If I'm reading this right...
The old pool is not finding any 'dead' memory to GC and therefore constantly running GC in the hope it'll find something on next run, pausing the ElasticSearch operation on this node.

I'm guessing I need to provide more memory or an additional node to the cluster.

Hi,

The JVM monitor log traces vary from DEBUG to WARN depending of how long the garbage collection took. That's why you can see different tresholds between NODE1 and NODE3.

It looks like your nodes need more RAM. Are you doing heavy aggregations? What's the output of GET /_nodes/stats?filter_path=nodes.*.indices?

Indexing and aggregations can use a fair bit of CPU, so just having a single core per node is likely insufficient.

Hi Tanguy,

A few minutes ago I started to add more RAM to the cluster and increase the heap, starting with NODE3.

I think I started to answer my question, fortunately this cluster is actually all about getting familiar with ES ready for a more heavy production use, so a little breathing space thankfully.

I'm not aware of us doing heavy aggregations manually - Grafana/Kibana may be utilizing that though.

I think I should've spotted on the /_cat/nodes that the heap percent was too high.

I'm guessing since I've already started adding additional RAM, it may give out different readings to when the issue occurred on the output you asked?

Thanks,
jdmac

Hi Christian_Dahlqvist,

True, very fair point - it's something I'm bearing in mind.
This is just a proof of concept.

The production environment will be far more 'beefy'.

Many thanks,

jdmac

Kibana uses aggregations, so it would be useful to monitor CPU usage while you are querying to see if this is actually a limiting factor or not.
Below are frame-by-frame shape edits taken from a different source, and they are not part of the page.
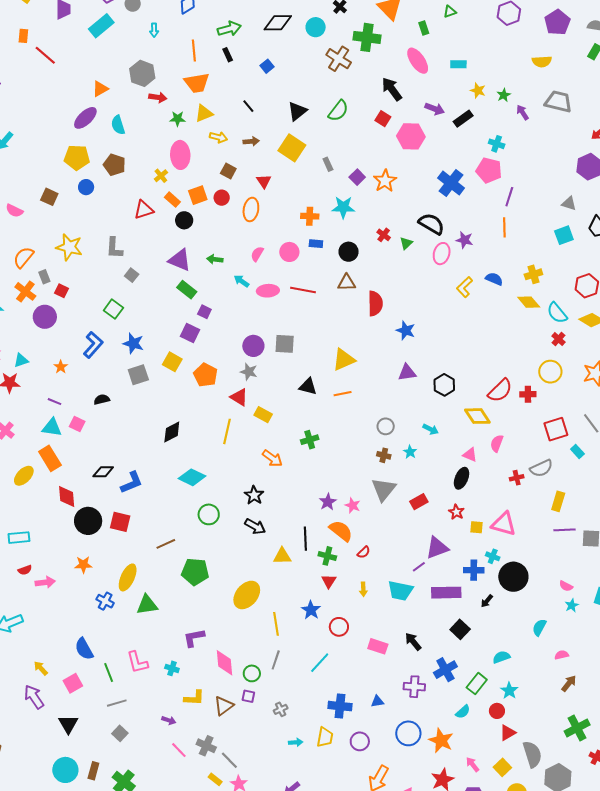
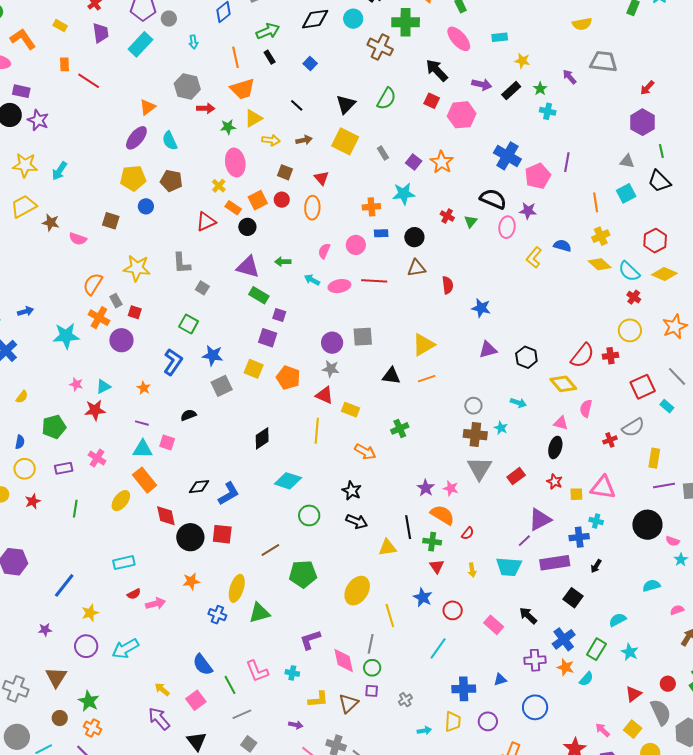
green star: (504, 95) -> (540, 89), moved
pink pentagon: (489, 170) -> (538, 176), moved, turned -30
orange line: (504, 227) -> (596, 202), moved
red semicircle: (375, 303) -> (448, 285), size x0.7
brown cross: (384, 455) -> (475, 435), size x1.6
black circle: (513, 577) -> (647, 525), moved
cyan semicircle: (539, 627) -> (651, 586), turned 54
pink rectangle: (378, 646) -> (494, 625), turned 30
gray line: (276, 660) -> (371, 644), moved
red circle: (497, 711) -> (668, 684), moved
orange star: (441, 740) -> (566, 667), moved, size x0.7

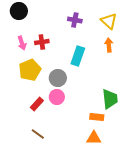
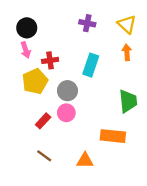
black circle: (19, 11) -> (27, 28), moved
red cross: (42, 42) -> (50, 60), moved
green trapezoid: (110, 99) -> (128, 101), moved
orange rectangle: (97, 117) -> (113, 136), size x1.5
orange triangle: (94, 138) -> (85, 160), moved

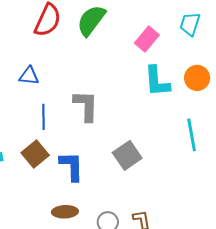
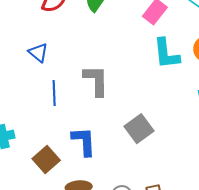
blue triangle: (29, 76) -> (38, 52), turned 35
brown square: (35, 154) -> (46, 159), moved

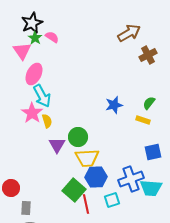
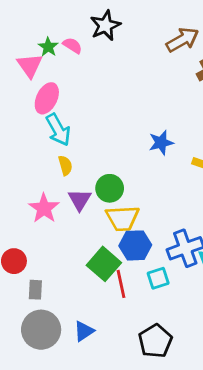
black star: (32, 23) -> (105, 26), moved
pink star: (32, 113) -> (44, 208), moved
Cool, good to know. Thanks for the advice.

The issue now has been resolved... It was the heap stack use.

I suppose I should've read this sooner and got my head into the world of JVM.

Especially this part... :rolling_eyes:

The heap_used_percent metric is a useful number to keep an eye on. Elasticsearch is configured to initiate GCs when the heap reaches 75% full. If your node is consistently >= 75%, your node is experiencing memory pressure. This is a warning sign that slow GCs may be in your near future.

If the heap usage is consistently >=85%, you are in trouble. Heaps over 90–95% are in risk of horrible performance with long 10–30s GCs at best, and out-of-memory (OOM) exceptions at worst.

Hopefully this thread proves helpful to other new users of Elasticsearch - It's a fantastic product and for the most part very intuitive.

Glad you solved it!